SQL - Count of Sessions and transactions between session

437 Views Asked by At

I am trying to write a HiveQL (or even ANSI SQL) query that can answer the following:

I have a database with events (transactions), each event is stored with a user_id and a trans_time (transaction time). A user_id can have unlimited events, even possible to have multiple events with the same trans_time.

If I establish an activity window of time (i.e. 10 seconds), how many windows had how many events within that window? I'm thinking the result would be something like this (obviously without the words, just numbers)...
100 windows had only 1 event
50 windows had 2 events
.
.
1 window that had 30 events

To describe the first result...There were 100 instances in the data set where only 1 event took place within the 10 second window.
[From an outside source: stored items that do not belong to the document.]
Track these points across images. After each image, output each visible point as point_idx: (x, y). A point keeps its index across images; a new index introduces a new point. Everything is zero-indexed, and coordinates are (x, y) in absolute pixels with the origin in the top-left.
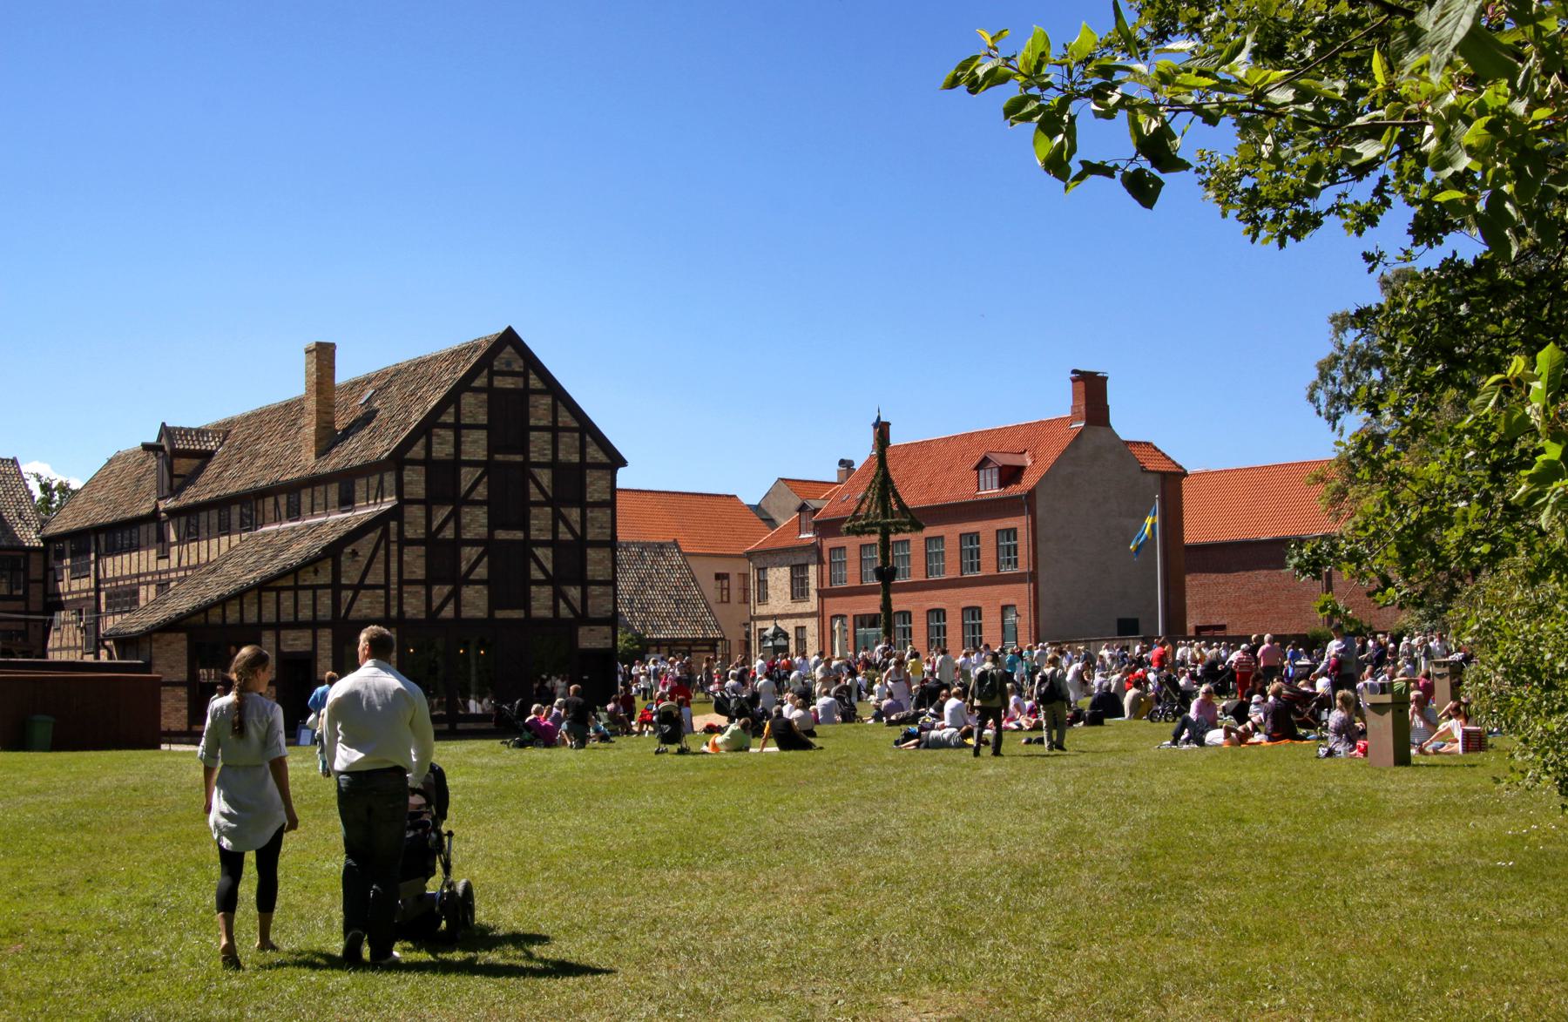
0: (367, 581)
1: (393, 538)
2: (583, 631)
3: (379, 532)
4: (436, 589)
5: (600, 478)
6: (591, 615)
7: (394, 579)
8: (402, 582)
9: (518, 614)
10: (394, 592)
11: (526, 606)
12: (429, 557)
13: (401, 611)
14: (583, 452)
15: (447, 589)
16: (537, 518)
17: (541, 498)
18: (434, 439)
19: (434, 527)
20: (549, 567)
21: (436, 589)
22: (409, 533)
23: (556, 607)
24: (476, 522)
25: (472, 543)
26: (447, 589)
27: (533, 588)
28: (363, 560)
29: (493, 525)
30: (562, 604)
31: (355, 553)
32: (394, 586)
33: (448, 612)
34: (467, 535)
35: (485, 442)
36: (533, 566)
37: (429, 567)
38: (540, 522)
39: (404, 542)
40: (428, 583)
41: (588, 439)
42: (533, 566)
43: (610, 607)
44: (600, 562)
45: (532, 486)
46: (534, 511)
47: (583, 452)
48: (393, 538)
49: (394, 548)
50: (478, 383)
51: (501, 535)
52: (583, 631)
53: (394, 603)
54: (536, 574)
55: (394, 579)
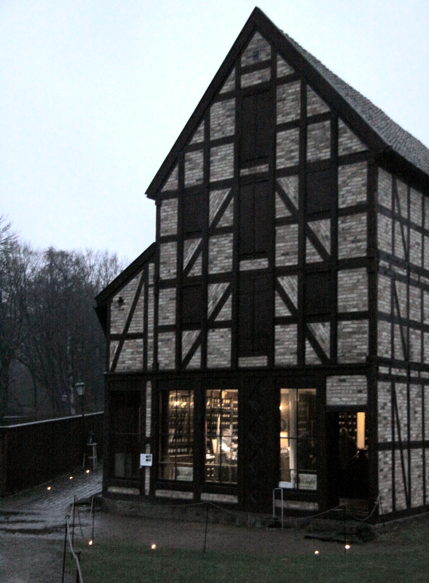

Is there a way to pull another metric out of the same data that says, 50 user_ids had only 1 event
25 user_ids had 2 events
.
.
1 user_id had 30 events

To describe the first result...There were 50 user_ids that had only 1 event within the 10 second window.

I hope this is not too nebulous. As always, thank you!!

1

There are 1 best solutions below

0
On BEST ANSWER

if your windows are static, for example :
window 1 - 12:00:00 - 12:00:09
window 2 - 12:00:10 - 12:00:19 etc.

You can do this :

-- this counts number of windows per with same number of events
select events_in_window,count(*) windows 
from (
    -- this counts events in each window
    select window ,count(*) events_in_window 
    from (
        -- this rounds all the transactions to windows
        select user_id,from_unixtime(floor(unix_timestamp(trans_time)/10)*10) window
        from table) a 
    group by window) b 
group by events_in_window 

Note the "10" in the trans_time "rounding". you can change it to any size of windows you need.